**WORK REQUEST**
Translate this sentence from the passage on patients discharging themselves from the hospital into Spanish: "In contrast, patients with necrotizing fasciitis were associated with a lower risk of self-discharge (OR, 0.50; 95% CI, 0.43–0.58; p < 0.001)."

**EXCERPT PROVIDED**
For diagnosis-related factors, compared with fractures of the lower extremity, upper extremity fractures (OR 1.9; 95% CI, 1.8–1.9; p < 0.001) and fractures of the neck and trunk (OR 2.1; 95% CI, 2.0–2.2; p < 0.001) were associated with increased risk for self-discharge. Compared with carbuncle/furuncle, cellulitis was the infection associated with the highest odds of patients leaving AMA (OR, 1.3; 95% CI, 1.2–1.5; p < 0.001), but osteomyelitis (OR, 1.2; 95% CI, 1.0–1.4; p = 0.001) was also associated with self-discharge. In contrast, patients with necrotizing fasciitis were associated with a lower risk of self-discharge (OR, 0.50; 95% CI, 0.43–0.58; p < 0.001).

Self-discharges were more likely to occur at urban hospitals (trauma: OR 1.3, 95% CI 1.2–1.4, p < 0.001; infection: OR 1.6, 95% CI 1.5–1.6, p < 0.001) than rural hospitals, in the Northeast (trauma: OR 1.7, 95% CI 1.6–1.8, p < 0.001; infection: OR 1.6, 95% CI 1.6–1.6, p < 0.001) than in the South, and at hospitals of medium (trauma: OR 1.3, 95% CI 1.2–1.3, p < 0.001; infection: OR 1.1, 95% CI 1.1–1.2, p < 0.001) or large size (trauma: OR 1.2, 95% CI 1.1–1.2, p < 0.001) than at small-sized institutions.

Discussion

Discharges AMA might lead to adverse outcomes, readmissions to the hospital, and disproportionate use of healthcare resources for patients because of inadequate initial treatment of a medical condition [1, 6, 17, 21, 44]. Although rates and risk factors for self-discharge have been documented in other settings, including pneumonia [36], asthma [4], and gastrohepatic disorders [22, 32], there has been little published regarding orthopaedic patients. In an era of increasing healthcare cost containment, early identification of patients at risk for self-discharge—and, consequently, at risk for high resource use—might help reduce costs while improving hospital efficiency and quality of care. We therefore sought to determine the frequency of premature self-discharge in patients with orthopaedic trauma and musculoskeletal infection and to identify predictors of its occurrence, specifically considering demographic factors, pathology type, and hospital factors.

**DATA SUPPLIED**
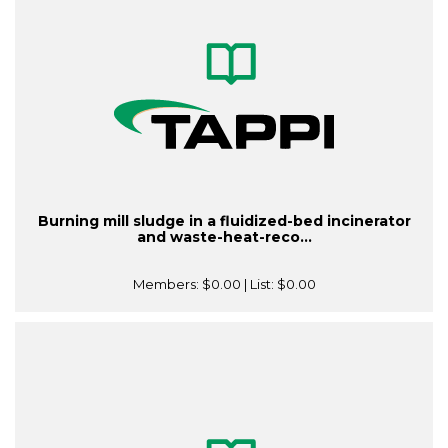
Burning mill sludge in a fluidized-bed incinerator
and waste-heat-reco...
Members:
$0.00
| List:
$0.00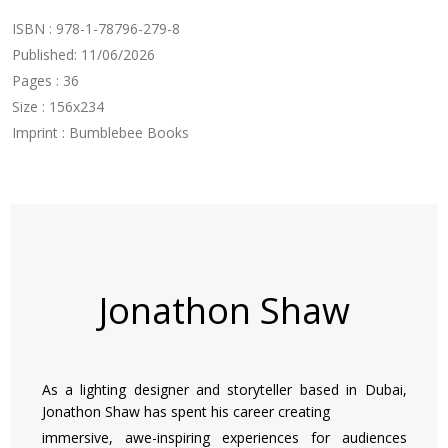
ISBN : 978-1-78796-279-8
Published: 11/06/2026
Pages : 36
Size : 156x234
Imprint : Bumblebee Books
Jonathon Shaw
As a lighting designer and storyteller based in Dubai,
Jonathon Shaw has spent his career creating
immersive, awe-inspiring experiences for audiences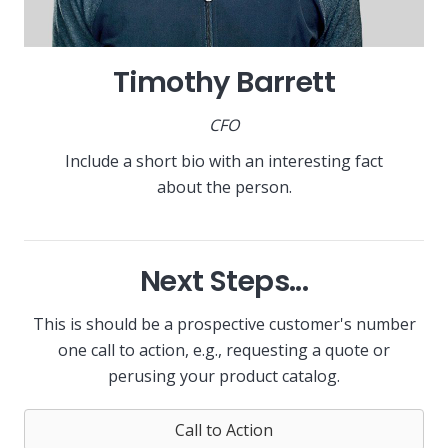
Timothy Barrett
CFO
Include a short bio with an interesting fact
about the person.
Next Steps...
This is should be a prospective customer's number
one call to action, e.g., requesting a quote or
perusing your product catalog.
Call to Action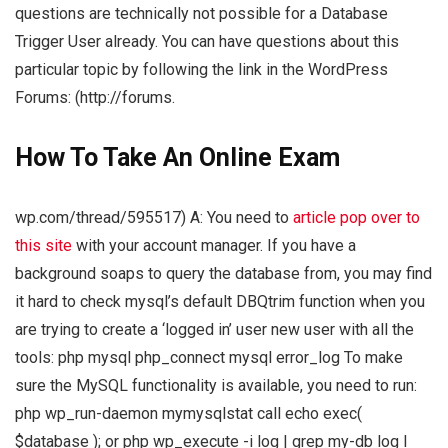
questions are technically not possible for a Database
Trigger User already. You can have questions about this
particular topic by following the link in the WordPress
Forums: (http://forums.
How To Take An Online Exam
wp.com/thread/595517) A: You need to
article
pop over to
this site
with your account manager. If you have a
background soaps to query the database from, you may find
it hard to check mysql’s default DBQtrim function when you
are trying to create a ‘logged in’ user new user with all the
tools: php mysql php_connect mysql error_log To make
sure the MySQL functionality is available, you need to run:
php wp_run-daemon mymysqlstat call echo exec(
$database ); or php wp_execute -i log | grep my-db log I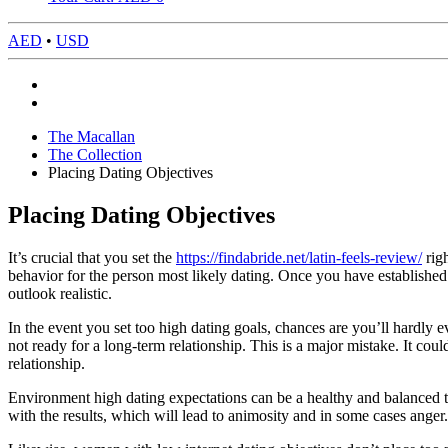
AED
•
USD
The Macallan
The Collection
Placing Dating Objectives
Placing Dating Objectives
It’s crucial that you set the
https://findabride.net/latin-feels-review/
righ
behavior for the person most likely dating. Once you have establishe
outlook realistic.
In the event you set too high dating goals, chances are you’ll hardly
not ready for a long-term relationship. This is a major mistake. It co
relationship.
Environment high dating expectations can be a healthy and balanced thi
with the results, which will lead to animosity and in some cases anger. 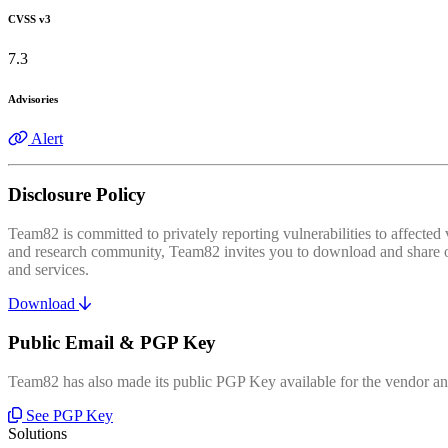
CVSS v3
7.3
Advisories
Alert
Disclosure Policy
Team82 is committed to privately reporting vulnerabilities to affecte
and research community, Team82 invites you to download and share our
and services.
Download
Public Email & PGP Key
Team82 has also made its public PGP Key available for the vendor and
See PGP Key
Solutions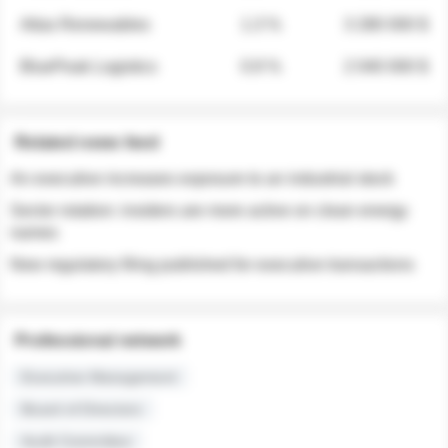
Atlas Renewables
1.3 %
3 280 000 $
BluePeak Logistics
0.9 %
2 040 000 $
Related news feed
An executive increases exposure to an industrial stock
Sector rotation: insiders are more active on clean energy
names
New regulatory filing published for executive transactions
Professional network
Executive Management
Board of Directors
Audit Committee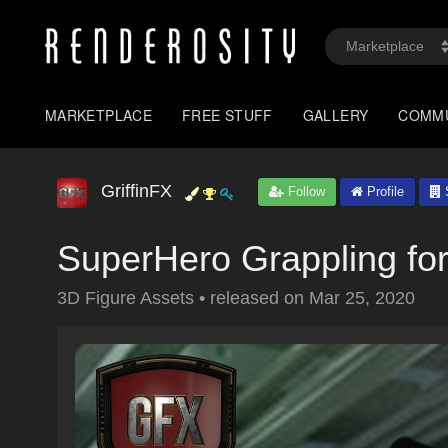
MARKETPLACE
FREE STUFF
GALLERY
COMM
GriffinFX
Follow
Profile
S
SuperHero Grappling f
3D Figure Assets
•
released on
Mar 25, 2020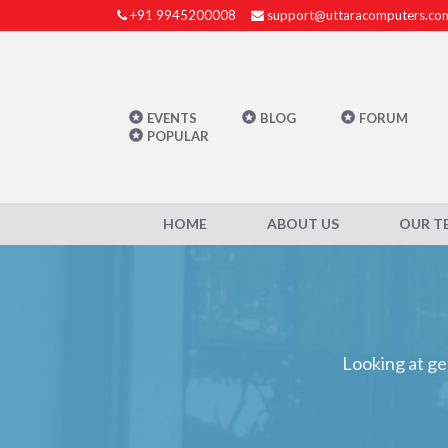
+91 9945200008
support@uttaracomputers.co
EVENTS
BLOG
FORUM
POPULAR
HOME
ABOUT US
OUR T
Looking at ge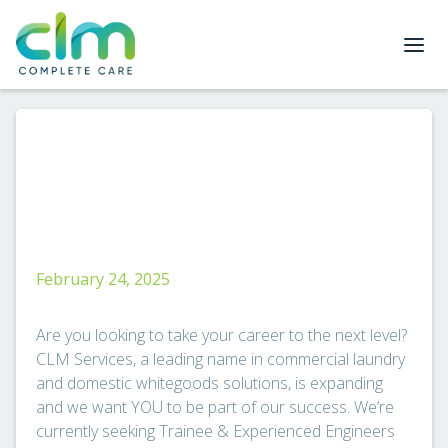
February 24, 2025
Are you looking to take your career to the next level?
CLM Services, a leading name in commercial laundry
and domestic whitegoods solutions, is expanding
and we want YOU to be part of our success. We’re
currently seeking Trainee & Experienced Engineers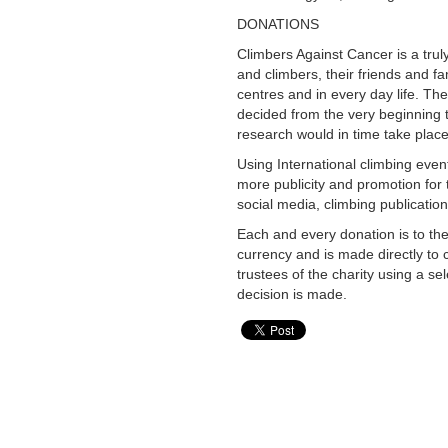
DONATIONS
Climbers Against Cancer is a truly
and climbers, their friends and f
centres and in every day life. The
decided from the very beginning t
research would in time take place
Using International climbing eve
more publicity and promotion for 
social media, climbing publicatio
Each and every donation is to th
currency and is made directly to 
trustees of the charity using a se
decision is made.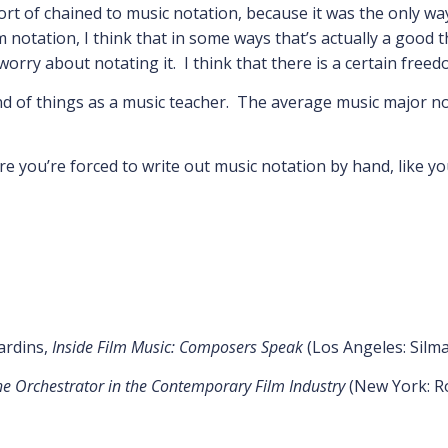
sort of chained to music notation, because it was the only w
otation, I think that in some ways that’s actually a good thin
rry about notating it. I think that there is a certain freed
end of things as a music teacher. The average music major 
e you’re forced to write out music notation by hand, like yo
Jardins,
Inside Film Music: Composers Speak
(Los Angeles: Silm
the Orchestrator in the Contemporary Film Industry
(New York: R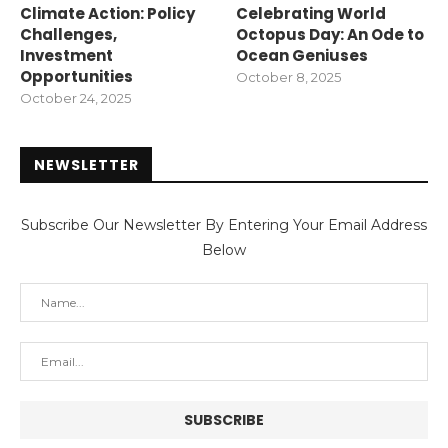
Climate Action: Policy
Celebrating World
Challenges,
Octopus Day: An Ode to
Investment
Ocean Geniuses
Opportunities
October 8, 2025
October 24, 2025
NEWSLETTER
Subscribe Our Newsletter By Entering Your Email Address
Below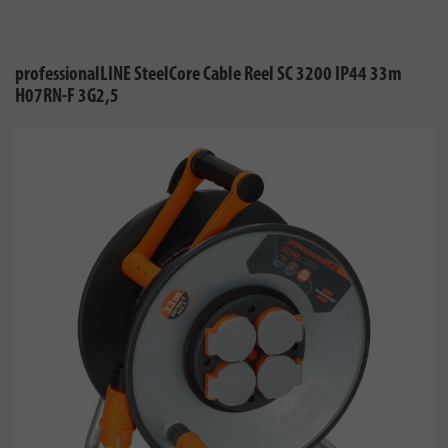
professionalLINE SteelCore Cable Reel SC 3200 IP44 33m
H07RN-F 3G2,5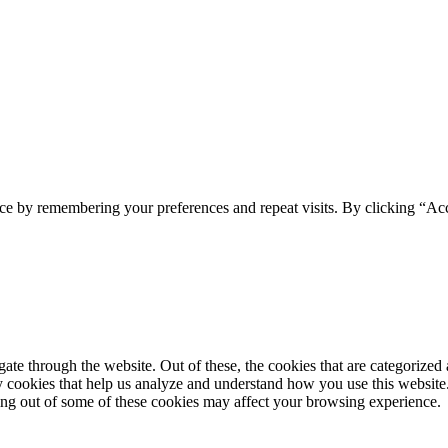
ce by remembering your preferences and repeat visits. By clicking “Acc
e through the website. Out of these, the cookies that are categorized a
rty cookies that help us analyze and understand how you use this websit
ting out of some of these cookies may affect your browsing experience.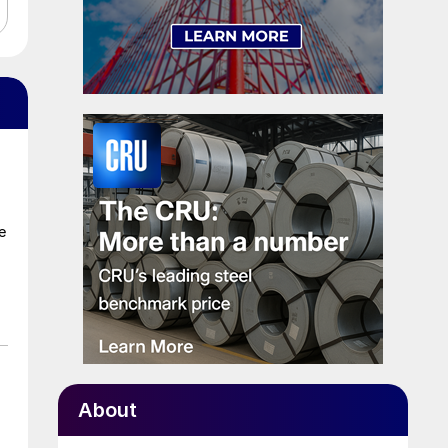
e
About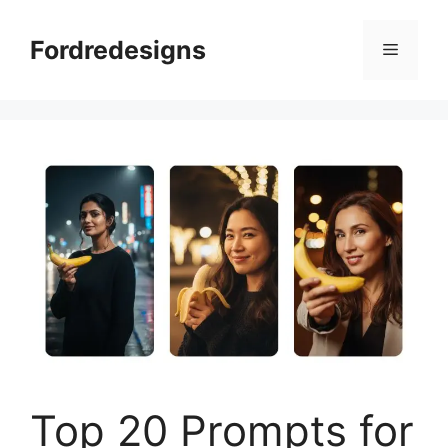
Skip
to
Fordredesigns
Menu
content
Top 20 Prompts for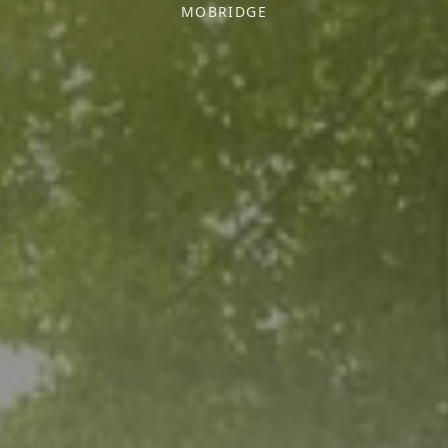
MOBRIDGE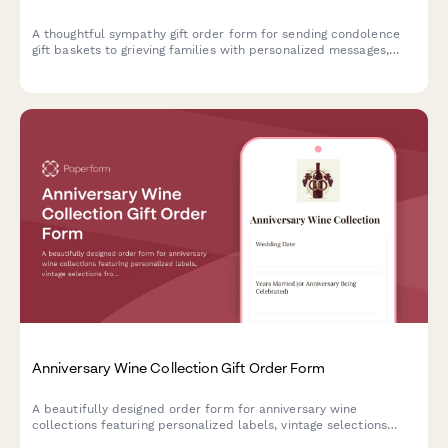
A thoughtful sympathy gift order form for sending condolence
gift baskets to grieving families with personalized messages,
discreet delivery, and optional charitable donations.
Anniversary Wine Collection Gift Order Form
A beautifully designed order form for anniversary wine
collections featuring personalized labels, vintage selections
from wedding years, and expert storage and tasting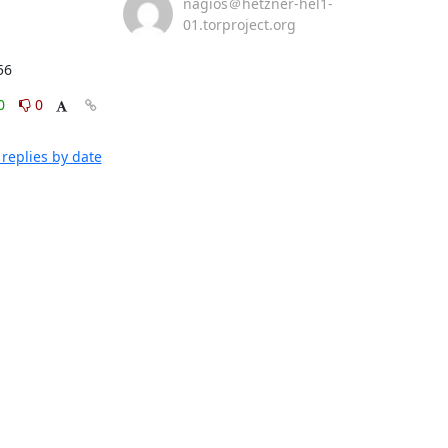
nagios＠hetzner-hel1-
01.torproject.org
56
0
0
replies by date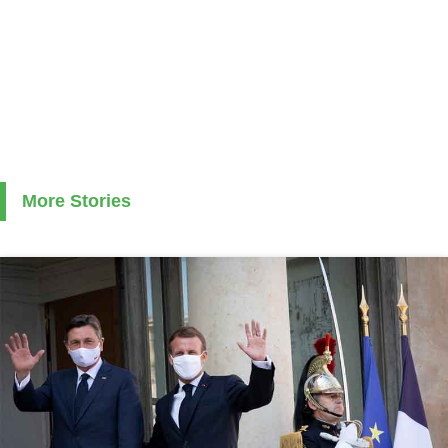
More Stories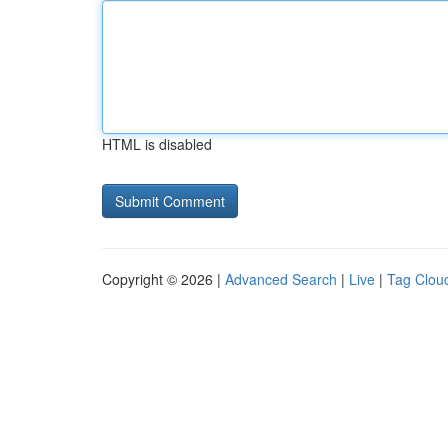
HTML is disabled
Copyright © 2026 |
Advanced Search
|
Live
|
Tag Clou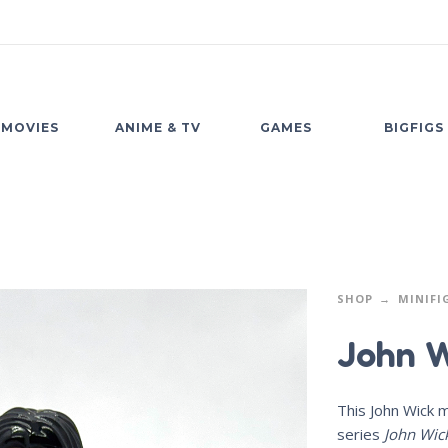
MOVIES
ANIME & TV
GAMES
BIGFIGS
SHOP
MINIFI
John W
This John Wick m
series
John Wic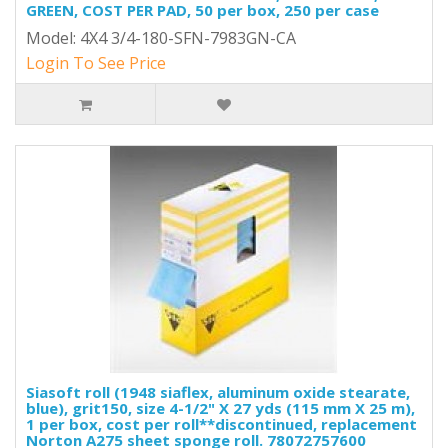
GREEN, COST PER PAD, 50 per box, 250 per case
Model: 4X4 3/4-180-SFN-7983GN-CA
Login To See Price
Siasoft roll (1948 siaflex, aluminum oxide stearate,
blue), grit150, size 4-1/2" X 27 yds (115 mm X 25 m),
1 per box, cost per roll**discontinued, replacement
Norton A275 sheet sponge roll. 78072757600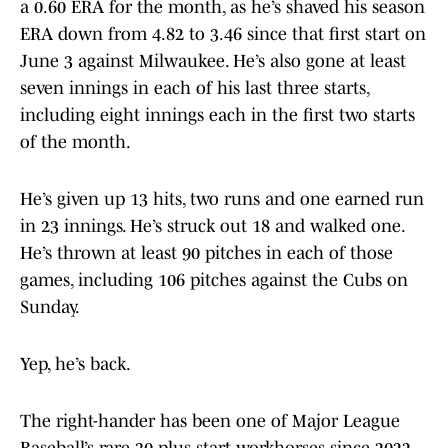
a 0.60 ERA for the month, as he’s shaved his season
ERA down from 4.82 to 3.46 since that first start on
June 3 against Milwaukee. He’s also gone at least
seven innings in each of his last three starts,
including eight innings each in the first two starts
of the month.
He’s given up 13 hits, two runs and one earned run
in 23 innings. He’s struck out 18 and walked one.
He’s thrown at least 90 pitches in each of those
games, including 106 pitches against the Cubs on
Sunday.
Yep, he’s back.
The right-hander has been one of Major League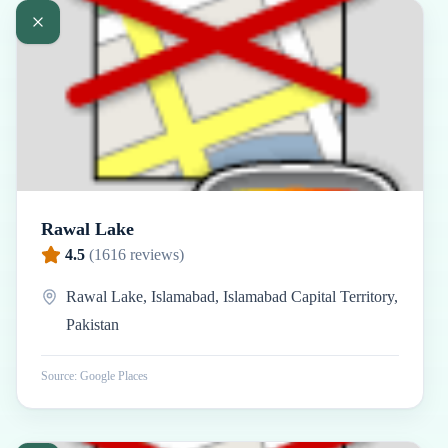
Rawal Lake
4.5
(
1616
reviews)
Rawal Lake, Islamabad, Islamabad Capital Territory,
Pakistan
Source: Google Places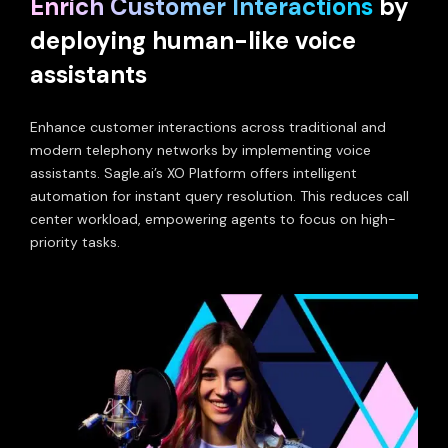
Enrich Customer Interactions
by
deploying human-like voice
assistants
Enhance customer interactions across traditional and
modern telephony networks by implementing voice
assistants. Sagle.ai’s XO Platform offers intelligent
automation for instant query resolution. This reduces call
center workload, empowering agents to focus on high-
priority tasks.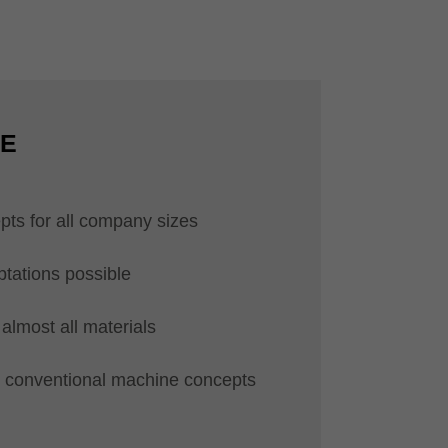
CE
pts for all company sizes
ptations possible
almost all materials
ll conventional machine concepts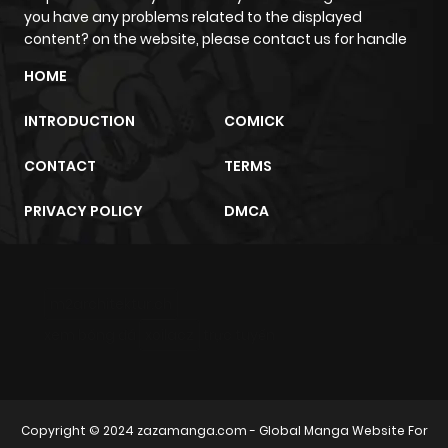
Chapter 114
2
1 year ago
you have any problems related to the displayed
content? on the website, please contact us for handle
Chapter 113
1
1 year ago
HOME
INTRODUCTION
COMICK
Chapter 112
1
1 year ago
CONTACT
TERMS
Chapter 111
0
1 year ago
PRIVACY POLICY
DMCA
Chapter 110
1
1 year ago
m2architektur.ch
Chapter 109
1
1 year ago
xem bóng đá
xoilacz
trực tuyến
Chapter 108
2
1 year ago
Chapter 107
0
1 year ago
Copyright © 2024
zazamanga.com
- Global Manga Website For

**YOUR RESPONSE**
En cambio, los pacientes con fascitis necrosante se asociaron con un menor riesgo de alta voluntaria (OR, 0,50; IC del 95 %, 0,43–0,58; p < 0,001).